Grueling labor can wait until the commercial break

It was a warm, lazy Saturday afternoon. I was lying on the living-room floor at my girlfriend’s house, watching a movie on TV.

Joanne, my girlfriend, lived in a manufactured home that she rented from her parents. Even though it was cramped inside and out — with tiny rooms and minuscule front and back yards — it was nicer to hang out there than at my one-bedroom hovel of an apartment. (She had a wider variety of food in the pantry, too.)

Joanne walked into the living room, holding a laundry basket. “Peter, can you do me a favor?”

I mumbled incoherently, trying to sound as noncommittal as possible.

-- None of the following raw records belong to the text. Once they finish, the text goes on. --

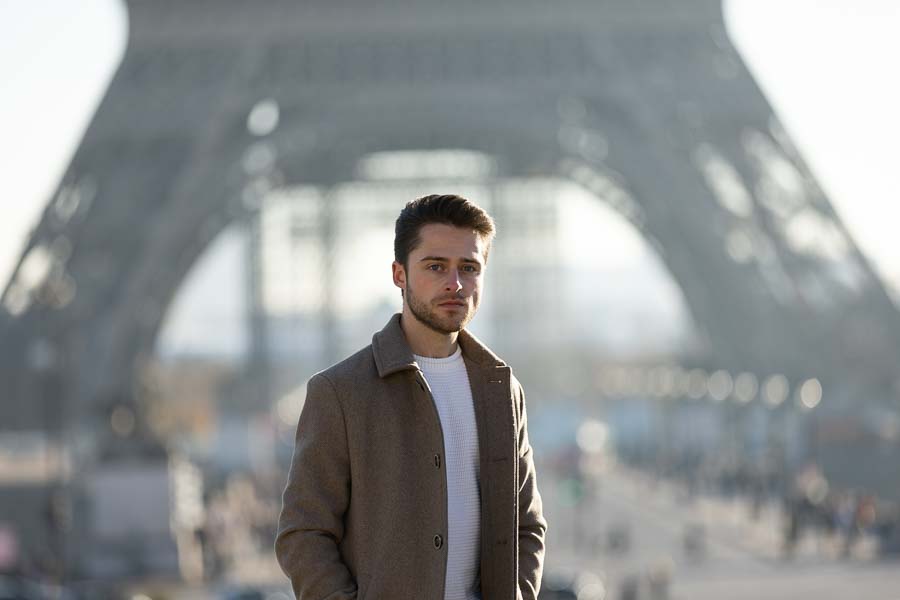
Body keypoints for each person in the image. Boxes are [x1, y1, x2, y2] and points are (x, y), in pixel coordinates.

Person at [276, 194, 547, 599]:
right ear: (399, 275)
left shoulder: (502, 390)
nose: (454, 283)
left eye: (468, 268)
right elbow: (304, 534)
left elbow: (527, 526)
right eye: (436, 266)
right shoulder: (339, 392)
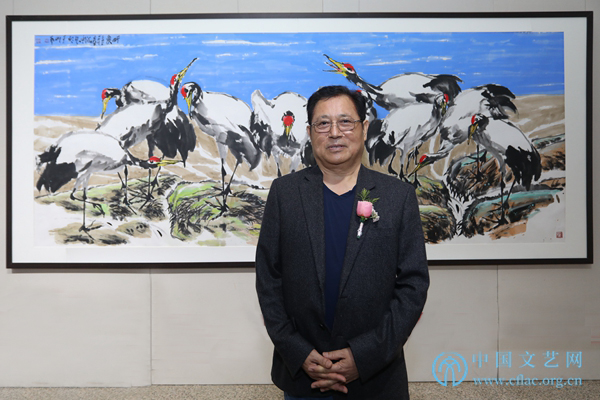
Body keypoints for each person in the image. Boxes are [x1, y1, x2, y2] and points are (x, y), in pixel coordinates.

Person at [255, 85, 429, 399]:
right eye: (323, 123)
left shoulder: (398, 196)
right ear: (310, 132)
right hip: (303, 376)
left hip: (376, 377)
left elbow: (413, 285)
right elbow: (269, 280)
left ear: (364, 128)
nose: (334, 132)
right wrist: (297, 351)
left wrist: (364, 356)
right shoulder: (285, 193)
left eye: (345, 122)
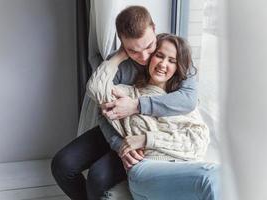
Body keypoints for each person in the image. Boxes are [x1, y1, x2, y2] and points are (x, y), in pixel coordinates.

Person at [51, 6, 197, 200]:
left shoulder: (169, 51)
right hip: (116, 128)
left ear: (154, 29)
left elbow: (188, 100)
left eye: (148, 47)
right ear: (122, 43)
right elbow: (103, 110)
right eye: (133, 51)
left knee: (98, 176)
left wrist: (137, 105)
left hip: (145, 132)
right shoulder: (117, 64)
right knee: (62, 164)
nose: (144, 57)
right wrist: (118, 144)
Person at [87, 33, 220, 200]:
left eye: (172, 61)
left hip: (184, 168)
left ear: (177, 67)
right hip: (146, 169)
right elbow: (95, 87)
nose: (163, 64)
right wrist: (122, 53)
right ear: (150, 57)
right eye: (159, 56)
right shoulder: (128, 94)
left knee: (221, 177)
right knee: (212, 177)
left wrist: (146, 139)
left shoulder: (179, 102)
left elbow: (198, 141)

She had a businesslike tone, which meant she wanted to put me to work.

“The neighbor’s dog pooped on the gravel outside, and I’m afraid one of us is going to step in it,” Joanne said. “Would you mind going out and shoveling it into the ditch?”

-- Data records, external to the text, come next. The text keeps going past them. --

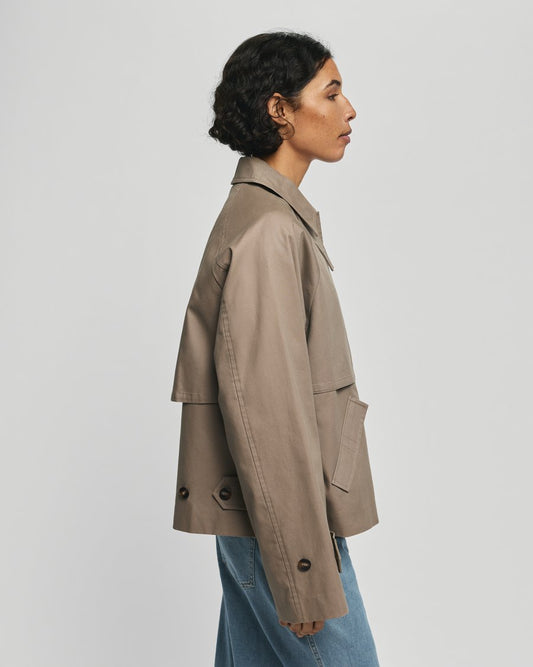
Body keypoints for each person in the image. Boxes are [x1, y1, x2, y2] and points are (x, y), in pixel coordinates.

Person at [170, 31, 381, 665]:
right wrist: (300, 568)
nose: (350, 110)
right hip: (284, 528)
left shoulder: (270, 218)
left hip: (269, 523)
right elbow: (267, 417)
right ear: (280, 110)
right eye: (332, 93)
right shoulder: (266, 232)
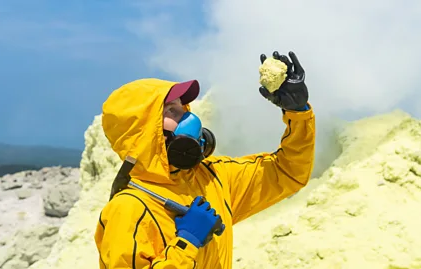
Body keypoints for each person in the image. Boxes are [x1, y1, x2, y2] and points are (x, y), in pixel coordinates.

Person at [94, 51, 316, 269]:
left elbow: (287, 172)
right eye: (172, 111)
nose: (188, 118)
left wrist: (297, 112)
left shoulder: (213, 178)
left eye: (182, 108)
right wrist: (187, 242)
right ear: (143, 130)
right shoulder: (128, 209)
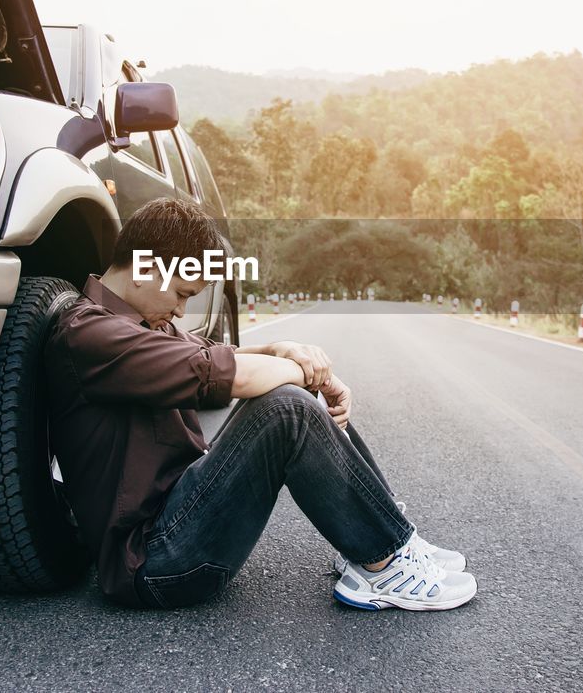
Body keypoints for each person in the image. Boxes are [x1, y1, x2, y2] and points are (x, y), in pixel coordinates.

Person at [44, 197, 476, 611]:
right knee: (287, 408)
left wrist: (288, 351)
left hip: (180, 517)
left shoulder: (140, 327)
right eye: (180, 293)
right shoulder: (91, 334)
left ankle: (382, 536)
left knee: (291, 391)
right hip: (154, 561)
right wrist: (310, 376)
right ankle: (386, 561)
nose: (180, 310)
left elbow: (219, 354)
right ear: (144, 267)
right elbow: (219, 373)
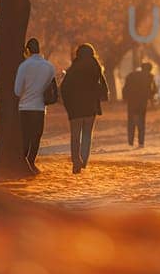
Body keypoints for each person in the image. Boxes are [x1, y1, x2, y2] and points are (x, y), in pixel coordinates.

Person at [60, 43, 107, 172]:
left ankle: (76, 161)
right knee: (87, 134)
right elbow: (104, 88)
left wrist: (68, 104)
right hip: (90, 107)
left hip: (75, 108)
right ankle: (84, 161)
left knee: (75, 136)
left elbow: (63, 88)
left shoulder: (73, 69)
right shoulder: (96, 67)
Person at [13, 37, 55, 174]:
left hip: (24, 107)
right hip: (40, 108)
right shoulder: (48, 66)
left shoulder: (24, 66)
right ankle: (31, 162)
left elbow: (17, 90)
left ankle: (23, 162)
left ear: (27, 50)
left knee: (25, 136)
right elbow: (52, 88)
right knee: (36, 136)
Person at [122, 61, 156, 148]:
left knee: (131, 122)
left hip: (132, 102)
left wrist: (125, 98)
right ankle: (141, 143)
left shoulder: (131, 75)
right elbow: (153, 89)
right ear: (150, 69)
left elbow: (125, 88)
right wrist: (151, 98)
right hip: (142, 102)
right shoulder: (150, 76)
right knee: (141, 122)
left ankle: (130, 142)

“But I’m in the middle of a movie,” I said, motioning to the television. “Can’t it wait until the commercials?”

Joanne frowned. “These are the commercials.”

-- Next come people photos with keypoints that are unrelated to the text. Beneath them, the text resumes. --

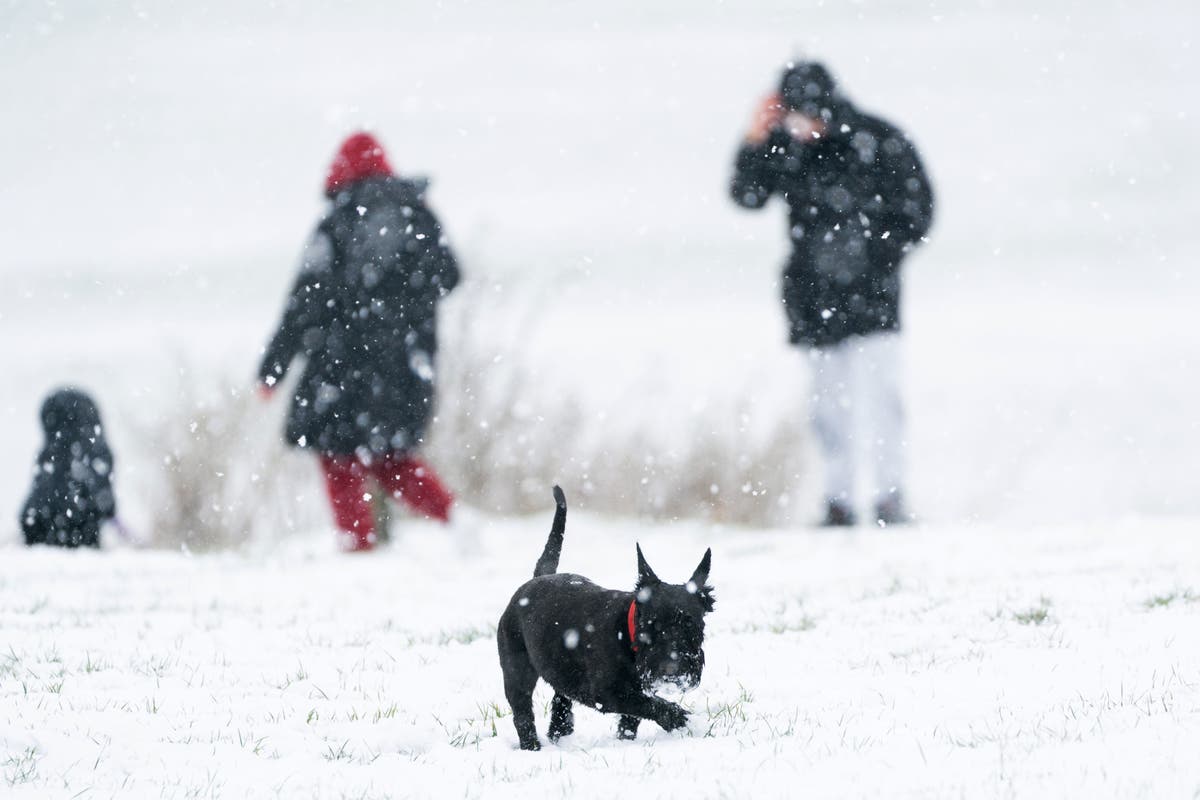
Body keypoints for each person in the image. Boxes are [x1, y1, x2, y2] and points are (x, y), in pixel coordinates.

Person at [730, 61, 934, 527]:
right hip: (811, 297)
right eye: (791, 117)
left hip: (874, 296)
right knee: (828, 407)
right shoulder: (785, 144)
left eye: (804, 116)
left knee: (882, 400)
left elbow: (919, 208)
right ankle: (838, 501)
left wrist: (874, 255)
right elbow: (745, 195)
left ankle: (890, 498)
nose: (801, 127)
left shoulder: (878, 139)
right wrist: (755, 136)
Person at [259, 132, 460, 551]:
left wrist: (273, 368)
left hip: (341, 366)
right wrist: (401, 304)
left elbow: (304, 300)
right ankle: (455, 520)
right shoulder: (417, 215)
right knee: (392, 459)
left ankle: (358, 545)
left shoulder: (338, 223)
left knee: (339, 459)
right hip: (405, 365)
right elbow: (449, 275)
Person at [21, 388, 117, 548]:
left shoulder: (49, 455)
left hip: (41, 529)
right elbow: (105, 502)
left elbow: (30, 513)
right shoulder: (97, 452)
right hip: (83, 532)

“Right, but they’re halfway through. I don’t want to be walking out when the movie comes back on.”

“How long’s the movie?”

“With the commercials, probably another two hours.”

“What if I taped it for you?” Joanne asked. “Then you’d be guaranteed not to miss anything.”

“Would you edit out the commercials for me?” I asked.

“Go shovel the poop!” Joanne screamed.